Summing the frequencies of unique words, not DUPLICATES

I did not get why don’t we sum the frequencies of duplicates. Imagine we have this kind of sentence: “I am not happy. He is not okay” Let’s say the words “I” “am” “He” “is” “okay” are neutral words and “happy” ‘s positive frequency is “3” and negative frequency is “0”.On the other hand, “not”’ s positive frequency is “0” and negative frequency is “3”.

So, if we don’t sum the frequencies of duplicates, this sentence’s sum of positive frequency will be 3 and sum of negative frequency will be 3. From this statistics we say that this sentence is neutral(since positive and negative frequencies are the same).

But if we sum the frequencies of duplicates, this sentence’s sum of positive frequency will be 3 and sum of negative frequency will be 6. In that case we will say the sentence is negative.

From my point of view, the second case is right. Having same negative word two times has to increase the probability of being negative.
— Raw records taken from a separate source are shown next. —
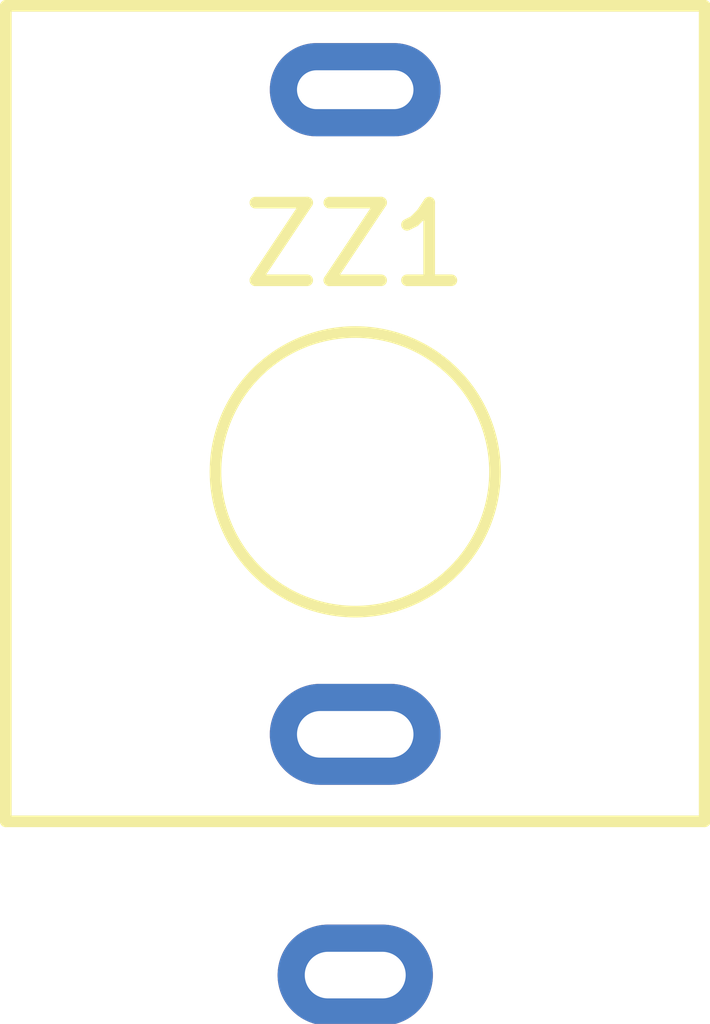
<source format=kicad_pcb>
(kicad_pcb (version 20171130) (host pcbnew "(5.1.9-0-10_14)")

  (general
    (thickness 1.6)
    (drawings 0)
    (tracks 0)
    (zones 0)
    (modules 1)
    (nets 3)
  )

  (page A4)
  (layers
    (0 F.Cu signal)
    (31 B.Cu signal)
    (32 B.Adhes user)
    (33 F.Adhes user)
    (34 B.Paste user)
    (35 F.Paste user)
    (36 B.SilkS user)
    (37 F.SilkS user)
    (38 B.Mask user)
    (39 F.Mask user)
    (40 Dwgs.User user)
    (41 Cmts.User user)
    (42 Eco1.User user)
    (43 Eco2.User user)
    (44 Edge.Cuts user)
    (45 Margin user)
    (46 B.CrtYd user hide)
    (47 F.CrtYd user hide)
    (48 B.Fab user hide)
    (49 F.Fab user hide)
  )

  (setup
    (last_trace_width 0.1524)
    (user_trace_width 0.1524)
    (user_trace_width 0.254)
    (user_trace_width 0.4064)
    (user_trace_width 0.635)
    (trace_clearance 0.1524)
    (zone_clearance 0.508)
    (zone_45_only no)
    (trace_min 0.1524)
    (via_size 0.6858)
    (via_drill 0.3048)
    (via_min_size 0.6858)
    (via_min_drill 0.3048)
    (uvia_size 0.3048)
    (uvia_drill 0.1524)
    (uvias_allowed no)
    (uvia_min_size 0.2)
    (uvia_min_drill 0.1)
    (edge_width 0.15)
    (segment_width 0.2)
    (pcb_text_width 0.3)
    (pcb_text_size 1.5 1.5)
    (mod_edge_width 0.15)
    (mod_text_size 1 1)
    (mod_text_width 0.15)
    (pad_size 2.2 1.3)
    (pad_drill 1.5)
    (pad_to_mask_clearance 0.2)
    (aux_axis_origin 0 0)
    (visible_elements FFFFFF7F)
    (pcbplotparams
      (layerselection 0x010fc_ffffffff)
      (usegerberextensions false)
      (usegerberattributes false)
      (usegerberadvancedattributes false)
      (creategerberjobfile false)
      (excludeedgelayer true)
      (linewidth 0.100000)
      (plotframeref false)
      (viasonmask false)
      (mode 1)
      (useauxorigin false)
      (hpglpennumber 1)
      (hpglpenspeed 20)
      (hpglpendiameter 15.000000)
      (psnegative false)
      (psa4output false)
      (plotreference true)
      (plotvalue true)
      (plotinvisibletext false)
      (padsonsilk false)
      (subtractmaskfromsilk false)
      (outputformat 1)
      (mirror false)
      (drillshape 1)
      (scaleselection 1)
      (outputdirectory ""))
  )

  (net 0 "")
  (net 1 GND)
  (net 2 "Net-(Pin0-Pad1)")

  (net_class Default "This is the default net class."
    (clearance 0.1524)
    (trace_width 0.1524)
    (via_dia 0.6858)
    (via_drill 0.3048)
    (uvia_dia 0.3048)
    (uvia_drill 0.1524)
    (diff_pair_width 0.1524)
    (diff_pair_gap 0.1524)
    (add_net GND)
    (add_net "Net-(Pin0-Pad1)")
  )

  (module Connector_Thonk:ThonkiconnJack locked (layer F.Cu) (tedit 61B869FF) (tstamp 608A8B61)
    (at 0 0)
    (path /5FC82E98)
    (fp_text reference ZZ1 (at 0 -2.921) (layer F.SilkS)
      (effects (font (size 1 1) (thickness 0.15)))
    )
    (fp_text value IN (at 0 9.3) (layer F.Fab)
      (effects (font (size 1 1) (thickness 0.15)))
    )
    (fp_circle (center 0 0) (end 1.8 0) (layer F.SilkS) (width 0.15))
    (fp_line (start -4.5 -6) (end 4.5 -6) (layer F.SilkS) (width 0.15))
    (fp_line (start -4.5 -6) (end -4.5 4.5) (layer F.SilkS) (width 0.15))
    (fp_line (start 4.5 -6) (end 4.5 4.5) (layer F.SilkS) (width 0.15))
    (fp_line (start -4.5 4.5) (end 4.5 4.5) (layer F.SilkS) (width 0.15))
    (pad "" np_thru_hole circle (at 0 0) (size 2.5 2.5) (drill 2.5) (layers *.Cu *.Mask))
    (pad T thru_hole oval (at 0 -4.92) (size 2.2 1.2) (drill oval 1.5 0.5) (layers *.Cu *.Mask)
      (net 2 "Net-(Pin0-Pad1)"))
    (pad TN thru_hole oval (at 0 3.38) (size 2.2 1.3) (drill oval 1.5 0.6) (layers *.Cu *.Mask)
      (net 1 GND))
    (pad S thru_hole oval (at 0 6.48) (size 2 1.3) (drill oval 1.3 0.6) (layers *.Cu *.Mask)
      (net 1 GND))
  )

)

</source>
But if we don’t sum duplicates we will miss the negativity case.

Is there a solid reason not to sum duplicates?

Hi Nurlan_Imanov1,

If you continue with the videos you will see that a word vector will be created that does include counts of the number of times a word appears in a positive or negative sentence.

Hi reinoudbosch, thank you for answering.
But why exactly in this part they didn’t count the duplicated ones? I am wondering about the reason behind it.

I think the idea is to keep things simple at first and then increase complexity in subsequent videos. The price to pay is that it may cause some confusion.

1 Like

Okay Thanks a lot for answers.